One of them is captain Joe Thornton. Much like Parise, Thornton slowly built himself into one of the game's best players after he was the No. 1 pick in the 1997 Entry Draft. Thornton didn't face the same type of expectations going into his second year, but he understands what it's like to be under the spotlight and doesn't believe it will be a problem for Couture.

"I expect he's going to get better each and every year," said Thornton, who cited Couture's 25 regular-season and 15 playoff games in 2009-10 as a reason to consider this season his third in the League. "The crazy thing is, expectations are higher. That's how it is in this business. People expect him to be even better the next year. He set the bar high and it's only going to keep getting higher.

"I kind of went into gradually. I think you just gradually begin to play against better players. He's really level-headed, great work ethic. He's a great pro."

Another parallel between Parise and Couture when it comes to following up a breakout year is a new contract. Parise signed a four-year, $12.5 million deal during that summer; Couture signed a two-year, $5.75 million contract this summer.
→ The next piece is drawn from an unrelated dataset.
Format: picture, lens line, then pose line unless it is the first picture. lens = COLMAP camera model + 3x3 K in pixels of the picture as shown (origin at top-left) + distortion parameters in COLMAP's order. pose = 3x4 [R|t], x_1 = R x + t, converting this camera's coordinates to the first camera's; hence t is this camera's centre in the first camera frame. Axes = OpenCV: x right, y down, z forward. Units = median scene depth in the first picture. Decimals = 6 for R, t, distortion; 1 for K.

The change in personnel, the added expectations and the burden of a big-money deal didn't affect Parise. With Couture now facing all those things Parise battled then, it doesn't sound like he's letting any of that bother him.
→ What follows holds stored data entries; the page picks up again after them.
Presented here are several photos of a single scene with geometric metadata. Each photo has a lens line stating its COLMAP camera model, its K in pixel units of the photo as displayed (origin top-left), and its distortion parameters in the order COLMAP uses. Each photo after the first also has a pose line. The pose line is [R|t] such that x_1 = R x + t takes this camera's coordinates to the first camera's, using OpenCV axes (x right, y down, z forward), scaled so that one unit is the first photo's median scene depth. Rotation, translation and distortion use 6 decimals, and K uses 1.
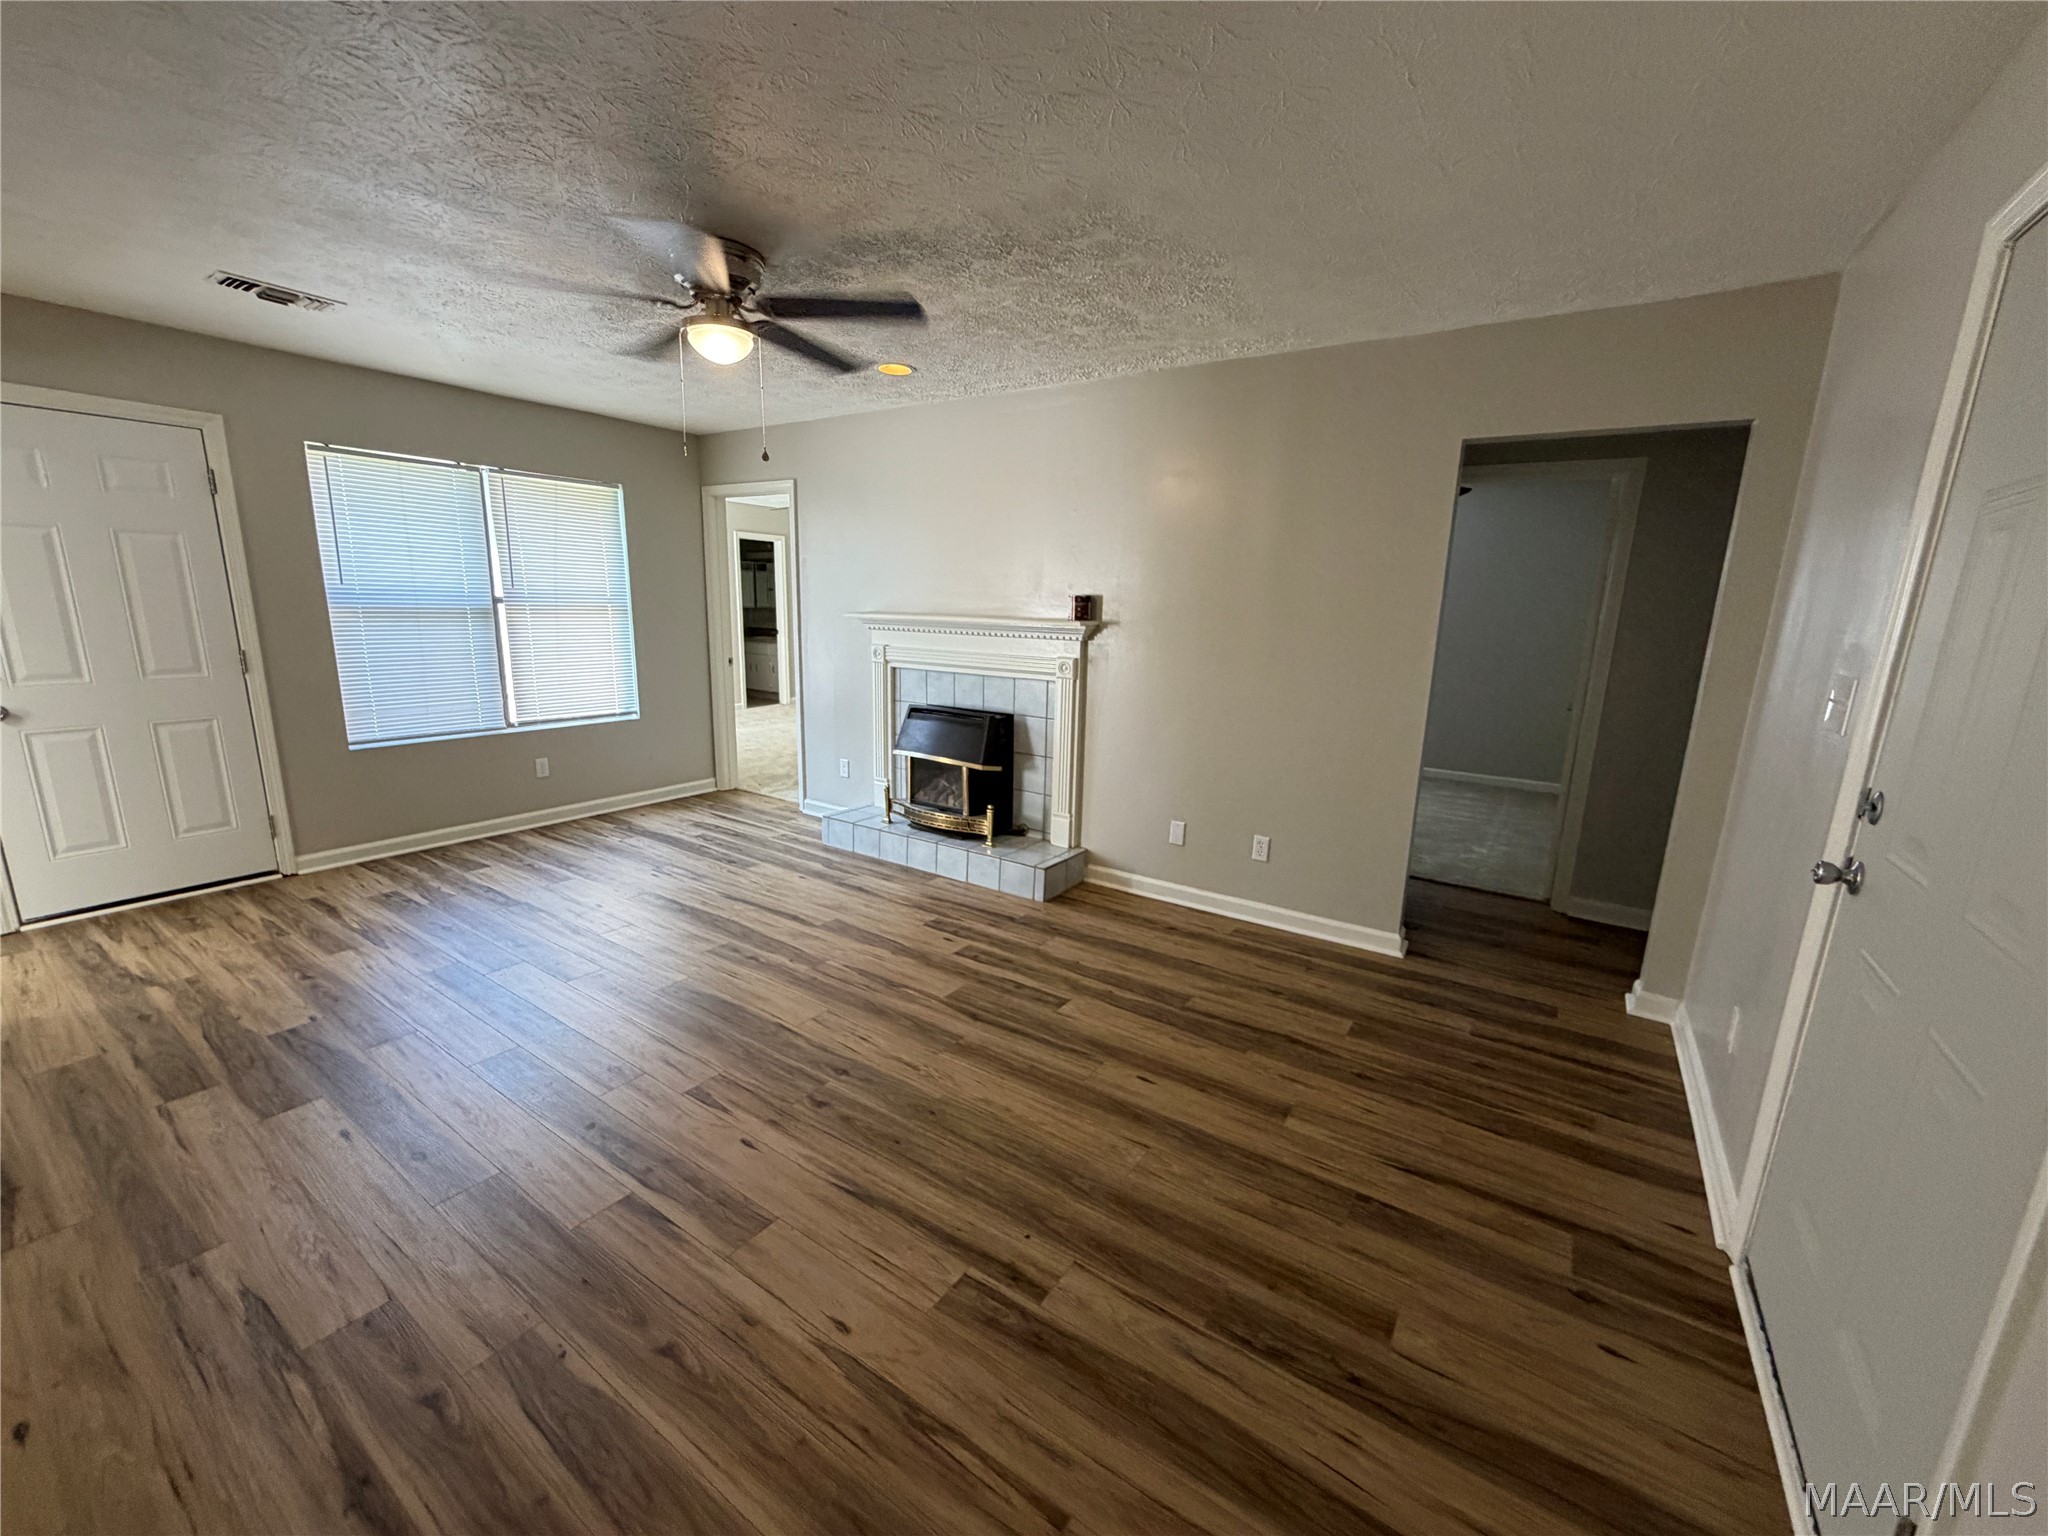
lens RADIAL K [[812.9, 0, 1036.8], [0, 812.9, 784.2], [0, 0, 1]] dist [-0.001035, 0.000174]
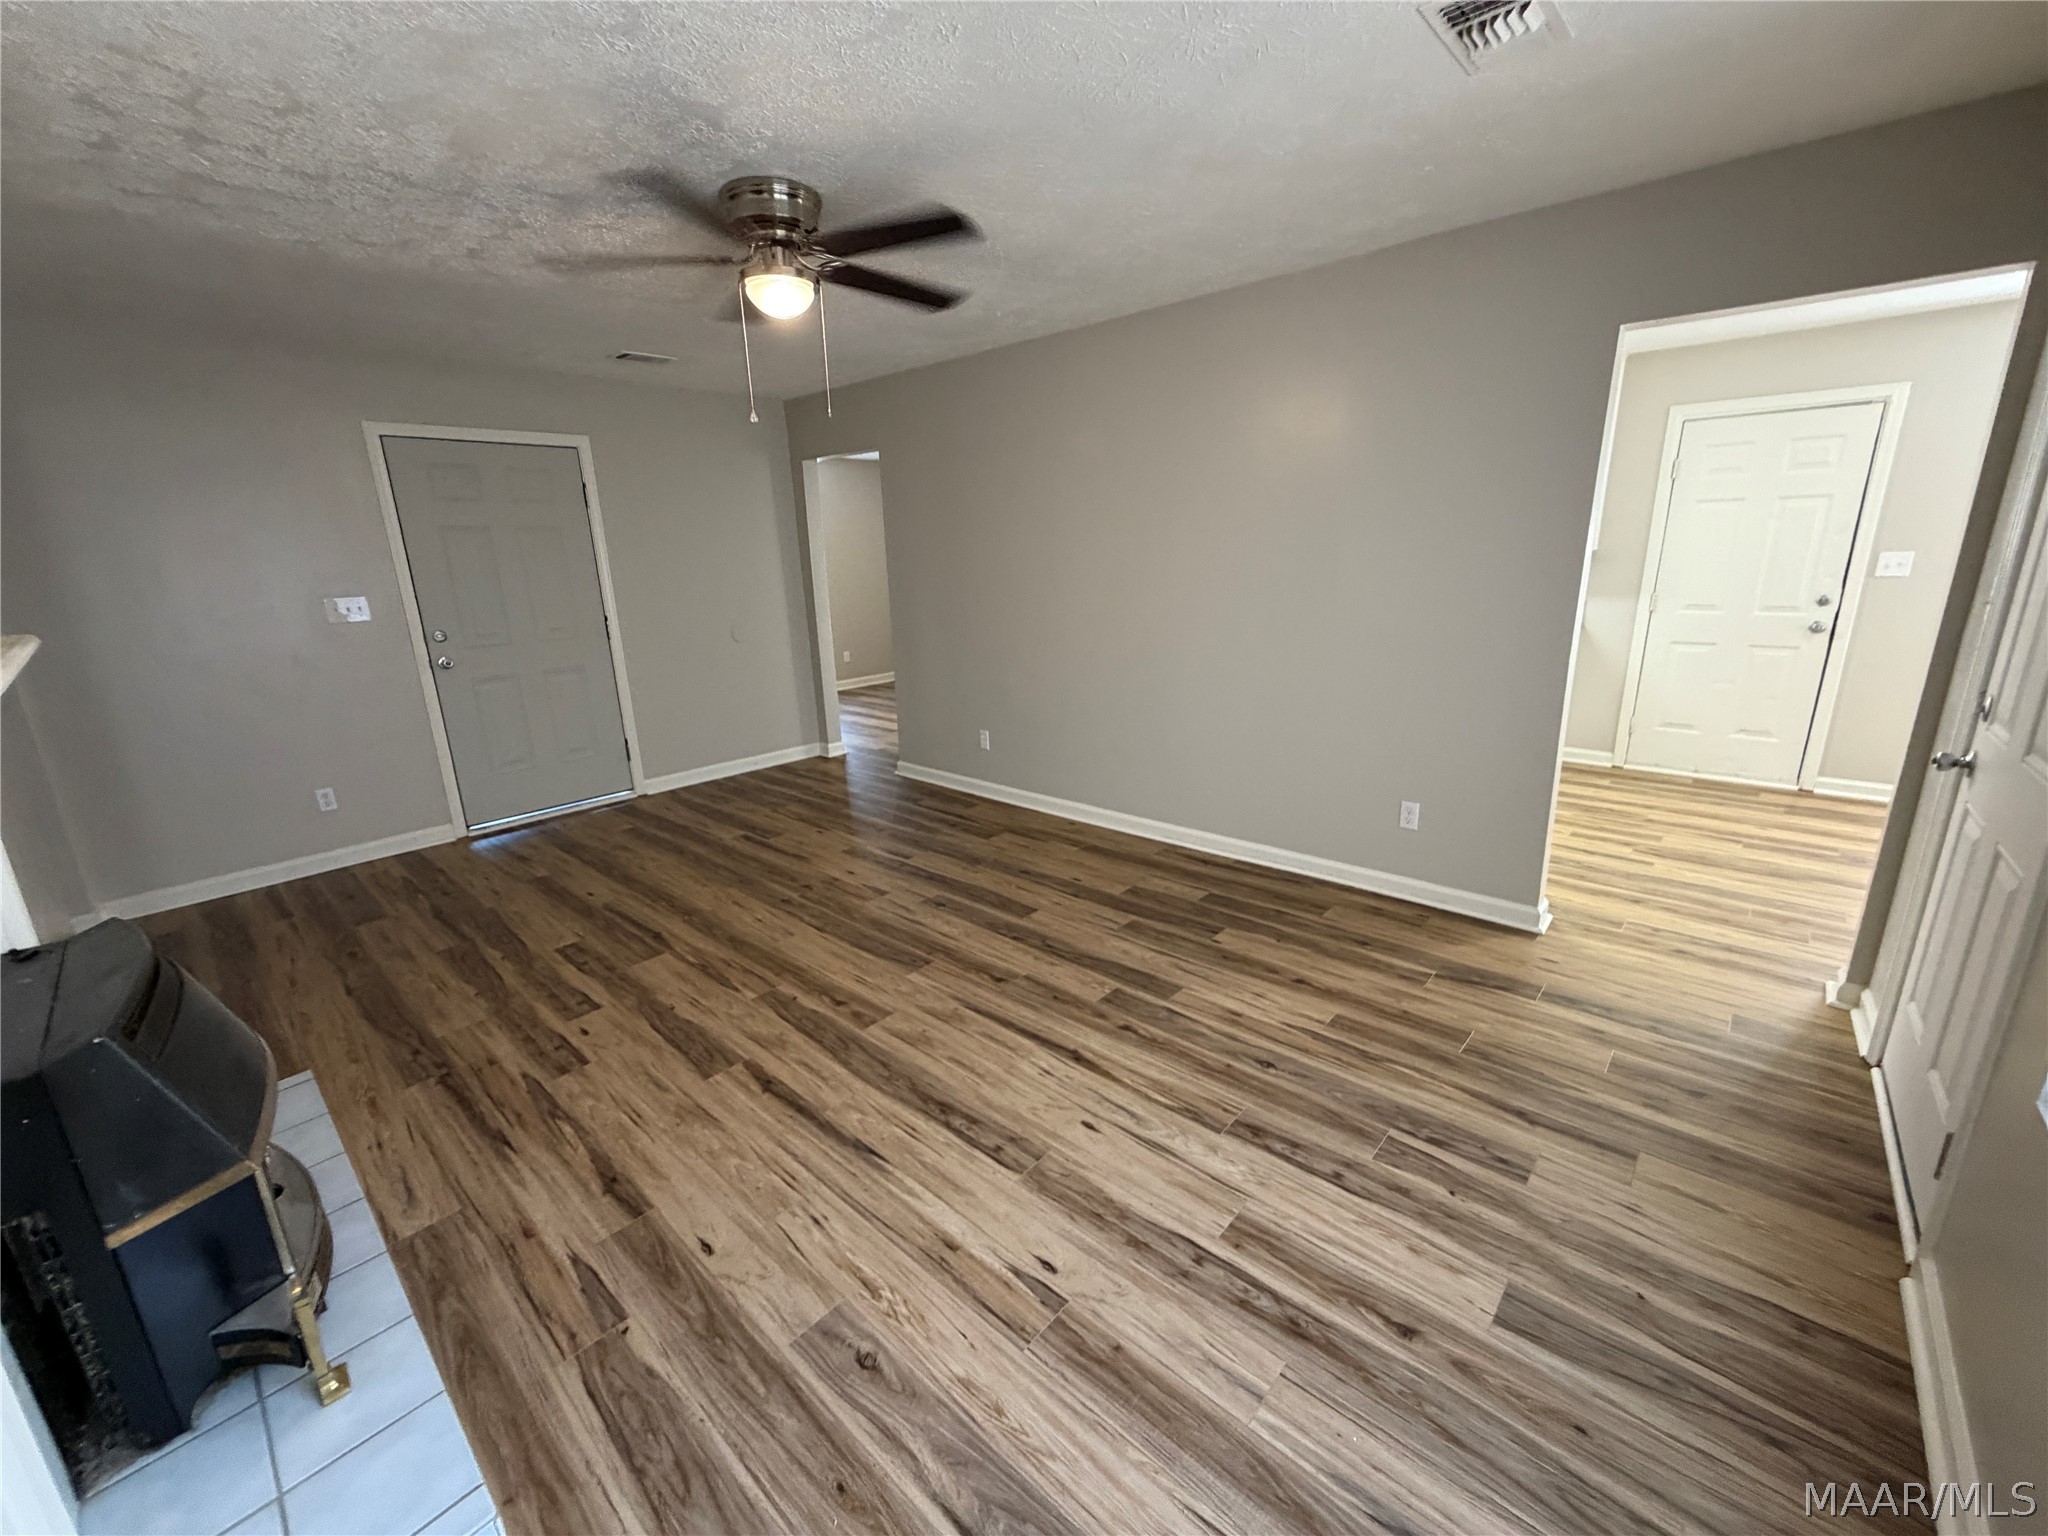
lens RADIAL K [[812.9, 0, 1021.1], [0, 812.9, 762.3], [0, 0, 1]] dist [-0.001035, 0.000174]
pose [[-0.988230, -0.038194, 0.148133, -0.577537], [0.034775, 0.886893, 0.460664, -0.340670], [-0.148973, 0.460393, -0.875126, 1.412169]]
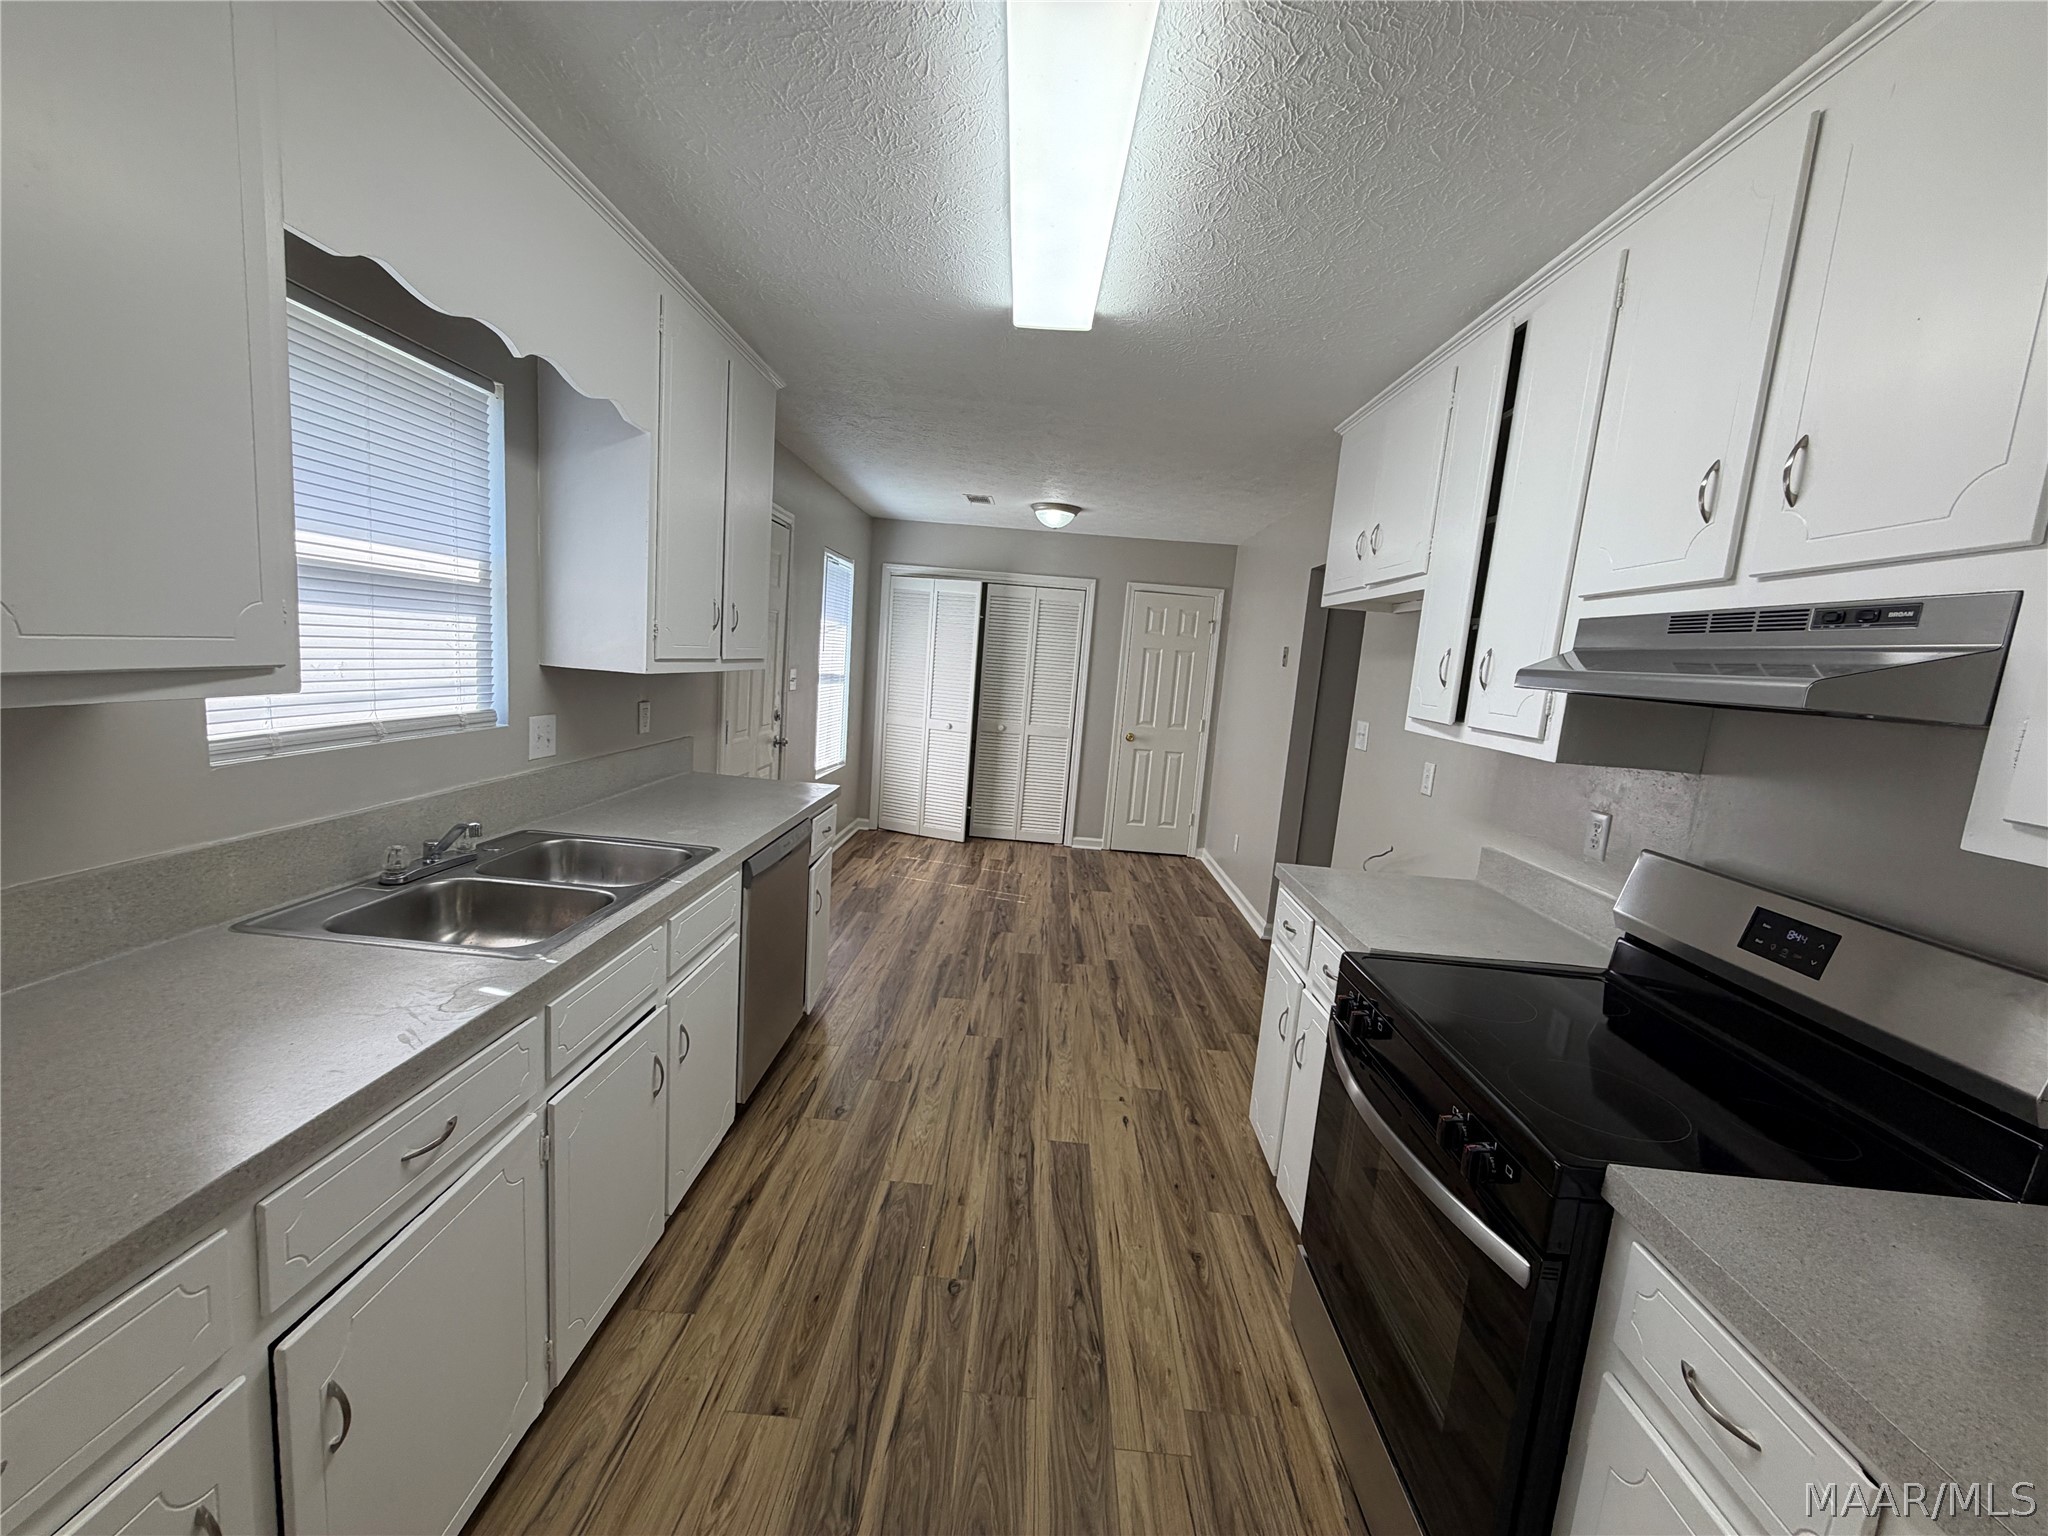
lens RADIAL K [[812.9, 0, 1021.4], [0, 812.9, 770.6], [0, 0, 1]] dist [-0.001035, 0.000174]
pose [[0.523790, 0.142495, -0.839845, -0.353314], [-0.254819, 0.966975, 0.005141, 0.029900], [0.812841, 0.211315, 0.542803, -0.298307]]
"I just feel the pressure I put on myself," Couture said. "I don't feel any pressure from anyone on the outside. I expect myself to play well. That's what I care about the most. Statistics will come if you're playing your game. That's something I've always believed. If I play the way I'm capable of playing, I know the points will come. I haven't played the way I'm capable of playing so far this year. It's been a slow start, but I'm looking to break out here tomorrow night."

McLellan wants to see it, too. He didn't pull any punches about Couture's lack of production in the early going.

"The attention that's put on him now is much greater than it was at this year last time," McLellan said. "Not only on the ice, but off the ice, he has to learn to deal with those distractions. He's been well-prepared and well-versed in handling this. His play has to get better. He would be one we'd expect more after four games. He knows that, we know that, and it's our job to try to help them."